The head of Spain’s football association will resign amid mounting criticism over his behaviour during celebrations of the country’s Women’s World Cup victory, newspaper El Pais reported.
Luis Rubiales, who has served as head of the Spanish Football association since 2018, on Thursday informed colleagues that he will leave the post on Friday, when the organization holds a general meeting, according to the news report.
Players, politicians and the media have spent the week pushing for Rubiales’ resignation after he grabbed forward Jennifer Hermoso’s head and kissed her after the team’s victory in the World Cup final Aug. 20. He also faced backlash for grabbing his testicles during the match while celebrating a goal in the director’s box, where he was standing next to Spain’s Queen Letizia and one of her daughters.
Several professional clubs on Thursday issued statements saying Rubiales should step down, including Club Atletico de Madrid, one of Spain’s most powerful.
A union that represents Hermoso called the actions “unacceptable,” and FIFA — the sport’s global governing body — opened disciplinary proceedings against Rubiales.

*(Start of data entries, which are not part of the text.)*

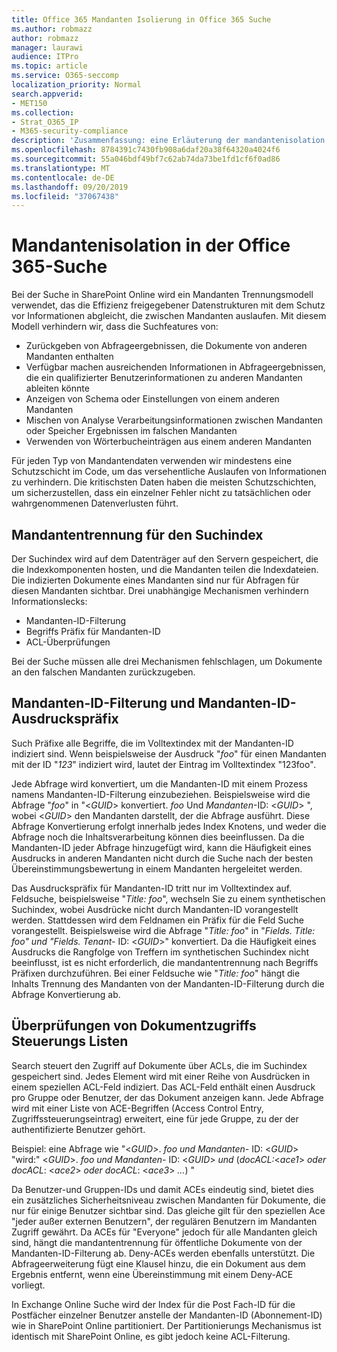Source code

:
 ```yaml
---
title: Office 365 Mandanten Isolierung in Office 365 Suche
ms.author: robmazz
author: robmazz
manager: laurawi
audience: ITPro
ms.topic: article
ms.service: O365-seccomp
localization_priority: Normal
search.appverid:
- MET150
ms.collection:
- Strat_O365_IP
- M365-security-compliance
description: 'Zusammenfassung: eine Erläuterung der mandantenisolation in Office 365 Suche.'
ms.openlocfilehash: 8784391c7430fb908a6daf20a38f64320a4024f6
ms.sourcegitcommit: 55a046bdf49bf7c62ab74da73be1fd1cf6f0ad86
ms.translationtype: MT
ms.contentlocale: de-DE
ms.lasthandoff: 09/20/2019
ms.locfileid: "37067438"
---
```

# <a name="tenant-isolation-in-office-365-search"></a>Mandantenisolation in der Office 365-Suche
Bei der Suche in SharePoint Online wird ein Mandanten Trennungsmodell verwendet, das die Effizienz freigegebener Datenstrukturen mit dem Schutz vor Informationen abgleicht, die zwischen Mandanten auslaufen. Mit diesem Modell verhindern wir, dass die Suchfeatures von:
- Zurückgeben von Abfrageergebnissen, die Dokumente von anderen Mandanten enthalten
- Verfügbar machen ausreichenden Informationen in Abfrageergebnissen, die ein qualifizierter Benutzerinformationen zu anderen Mandanten ableiten könnte
- Anzeigen von Schema oder Einstellungen von einem anderen Mandanten
- Mischen von Analyse Verarbeitungsinformationen zwischen Mandanten oder Speicher Ergebnissen im falschen Mandanten
- Verwenden von Wörterbucheinträgen aus einem anderen Mandanten

Für jeden Typ von Mandantendaten verwenden wir mindestens eine Schutzschicht im Code, um das versehentliche Auslaufen von Informationen zu verhindern. Die kritischsten Daten haben die meisten Schutzschichten, um sicherzustellen, dass ein einzelner Fehler nicht zu tatsächlichen oder wahrgenommenen Datenverlusten führt.

## <a name="tenant-separation-for-the-search-index"></a>Mandantentrennung für den Suchindex
Der Suchindex wird auf dem Datenträger auf den Servern gespeichert, die die Indexkomponenten hosten, und die Mandanten teilen die Indexdateien. Die indizierten Dokumente eines Mandanten sind nur für Abfragen für diesen Mandanten sichtbar. Drei unabhängige Mechanismen verhindern Informationslecks:
- Mandanten-ID-Filterung
- Begriffs Präfix für Mandanten-ID
- ACL-Überprüfungen

Bei der Suche müssen alle drei Mechanismen fehlschlagen, um Dokumente an den falschen Mandanten zurückzugeben.

## <a name="tenant-id-filtering-and-tenant-id-term-prefixing"></a>Mandanten-ID-Filterung und Mandanten-ID-Ausdruckspräfix
Such Präfixe alle Begriffe, die im Volltextindex mit der Mandanten-ID indiziert sind. Wenn beispielsweise der Ausdruck "*foo*" für einen Mandanten mit der ID "*123*" indiziert wird, lautet der Eintrag im Volltextindex "123foo"*.*

Jede Abfrage wird konvertiert, um die Mandanten-ID mit einem Prozess namens Mandanten-ID-Filterung einzubeziehen. Beispielsweise wird die Abfrage "*foo*" in "<*GUID*> konvertiert. *foo* Und *Mandanten*-ID: <*GUID*> ", wobei <*GUID*> den Mandanten darstellt, der die Abfrage ausführt. Diese Abfrage Konvertierung erfolgt innerhalb jedes Index Knotens, und weder die Abfrage noch die Inhaltsverarbeitung können dies beeinflussen. Da die Mandanten-ID jeder Abfrage hinzugefügt wird, kann die Häufigkeit eines Ausdrucks in anderen Mandanten nicht durch die Suche nach der besten Übereinstimmungsbewertung in einem Mandanten hergeleitet werden.

Das Ausdruckspräfix für Mandanten-ID tritt nur im Volltextindex auf. Feldsuche, beispielsweise "*Title: foo*", wechseln Sie zu einem synthetischen Suchindex, wobei Ausdrücke nicht durch Mandanten-ID vorangestellt werden. Stattdessen wird dem Feldnamen ein Präfix für die Feld Suche vorangestellt. Beispielsweise wird die Abfrage "*Title: foo*" in "*Fields. Title: foo" und "Fields. Tenant-* ID: <*GUID*>" konvertiert. Da die Häufigkeit eines Ausdrucks die Rangfolge von Treffern im synthetischen Suchindex nicht beeinflusst, ist es nicht erforderlich, die mandantentrennung nach Begriffs Präfixen durchzuführen. Bei einer Feldsuche wie "*Title: foo*" hängt die Inhalts Trennung des Mandanten von der Mandanten-ID-Filterung durch die Abfrage Konvertierung ab.

## <a name="document-access-control-list-checks"></a>Überprüfungen von Dokumentzugriffs Steuerungs Listen
Search steuert den Zugriff auf Dokumente über ACLs, die im Suchindex gespeichert sind. Jedes Element wird mit einer Reihe von Ausdrücken in einem speziellen ACL-Feld indiziert. Das ACL-Feld enthält einen Ausdruck pro Gruppe oder Benutzer, der das Dokument anzeigen kann. Jede Abfrage wird mit einer Liste von ACE-Begriffen (Access Control Entry, Zugriffssteuerungseintrag) erweitert, eine für jede Gruppe, zu der der authentifizierte Benutzer gehört.

Beispiel: eine Abfrage wie "<*GUID*>. *foo und Mandanten-* ID: <*GUID*> "wird:" <*GUID*>. *foo und Mandanten-* ID: <*GUID*> *und* (*docACL:*<*ace1*> *oder docACL*: <*ace2*> *oder docACL*: <*ace3*> *...*) "

Da Benutzer-und Gruppen-IDs und damit ACEs eindeutig sind, bietet dies ein zusätzliches Sicherheitsniveau zwischen Mandanten für Dokumente, die nur für einige Benutzer sichtbar sind. Das gleiche gilt für den speziellen Ace "jeder außer externen Benutzern", der regulären Benutzern im Mandanten Zugriff gewährt. Da ACEs für "Everyone" jedoch für alle Mandanten gleich sind, hängt die mandantentrennung für öffentliche Dokumente von der Mandanten-ID-Filterung ab. Deny-ACEs werden ebenfalls unterstützt. Die Abfrageerweiterung fügt eine Klausel hinzu, die ein Dokument aus dem Ergebnis entfernt, wenn eine Übereinstimmung mit einem Deny-ACE vorliegt.

In Exchange Online Suche wird der Index für die Post Fach-ID für die Postfächer einzelner Benutzer anstelle der Mandanten-ID (Abonnement-ID) wie in SharePoint Online partitioniert. Der Partitionierungs Mechanismus ist identisch mit SharePoint Online, es gibt jedoch keine ACL-Filterung.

Spain’s acting Prime Minister Pedro Sanchez joined the criticism earlier this week, saying it showed that the country is still a long way from achieving equality, and the Spanish women’s league filed a complaint. Star US player Megan Rapinoe said the episode made her “think about how much we are required to endure,” and the obscene gestures signal “such a deep level of misogyny and sexism in that federation and in that man.”
The scandal is the latest controversy over equality in sports, as women’s football continues to suffer from a large gender pay gap and funding shortages, with broadcasting rights and sponsorships lagging those of their male counterparts.
The Women’s World Cap had already generated scrutiny of the sport’s leaders after FIFA President Gianni Infantino said that the world’s best women’s players can achieve pay equality if they “convince us men” first.
Rubiales initially called the kissing issue “nonsense,” but later issued a video response in which he said he needed to apologize because people outside the team did not understand that there was “no bad faith from either party in the kiss.”
Rubiales had already faced criticism for his handling of complaints that led a number of Spain’s star women’s players to boycott the World Cup over their refusal to play for coach Jorge Vilda due to his management style.